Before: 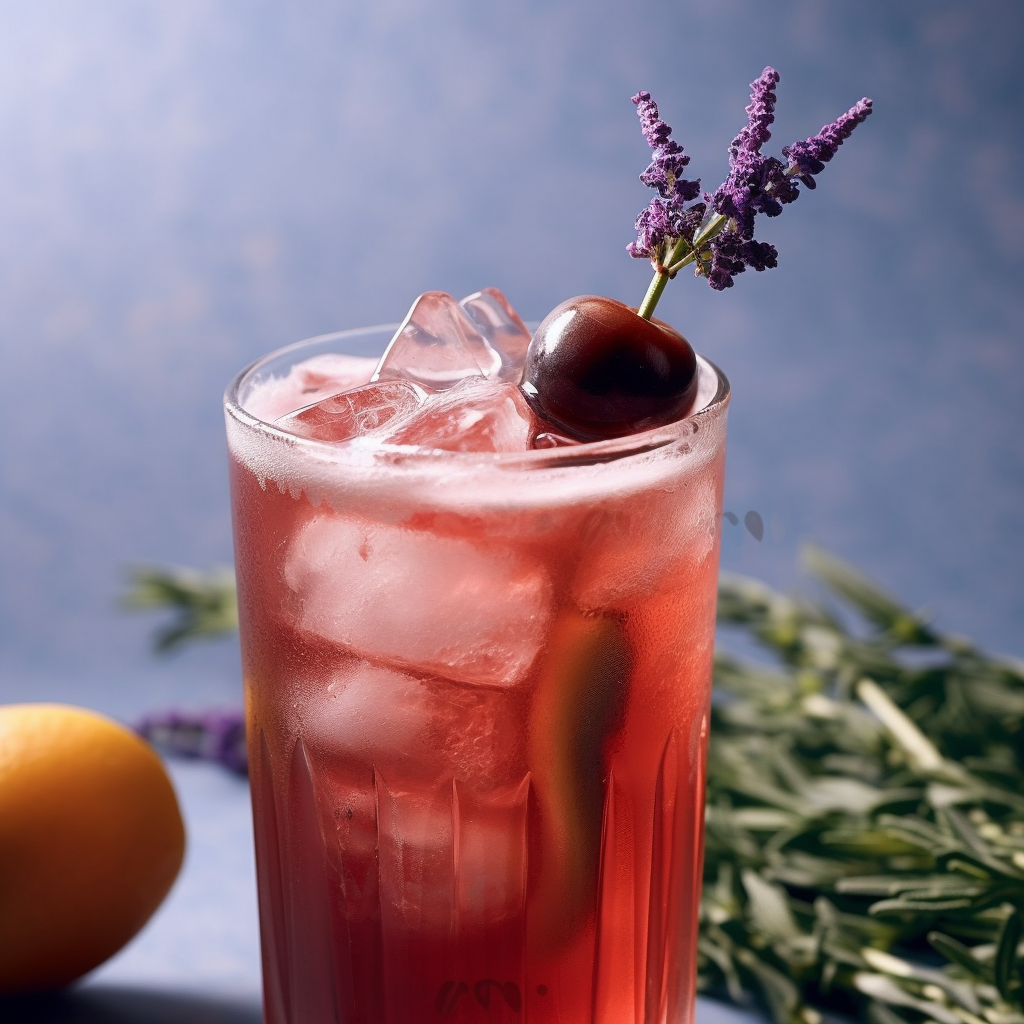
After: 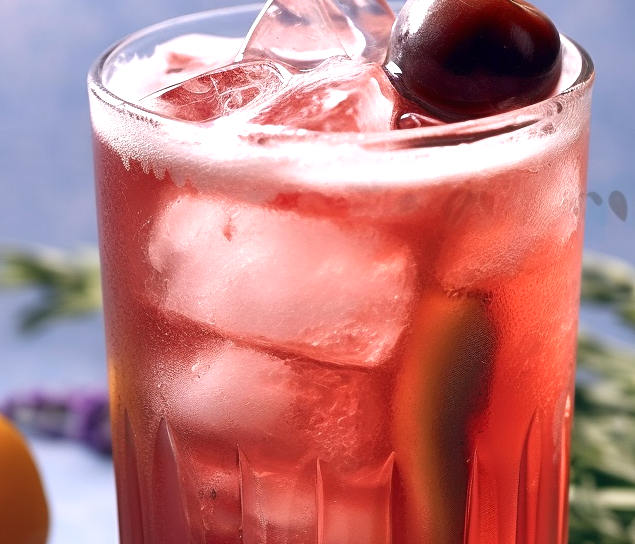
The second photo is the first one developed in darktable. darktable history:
crop: left 13.312%, top 31.28%, right 24.627%, bottom 15.582%
exposure: exposure 0.6 EV, compensate highlight preservation false
shadows and highlights: soften with gaussian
══════
_TASK_
Write out every line of the listing above word for word, leaving out the pictures.

_RESPONSE TO THIS EXERCISE_
Before: 
After: 
The second photo is the first one developed in darktable. darktable history:
crop: left 13.312%, top 31.28%, right 24.627%, bottom 15.582%
exposure: exposure 0.6 EV, compensate highlight preservation false
shadows and highlights: soften with gaussian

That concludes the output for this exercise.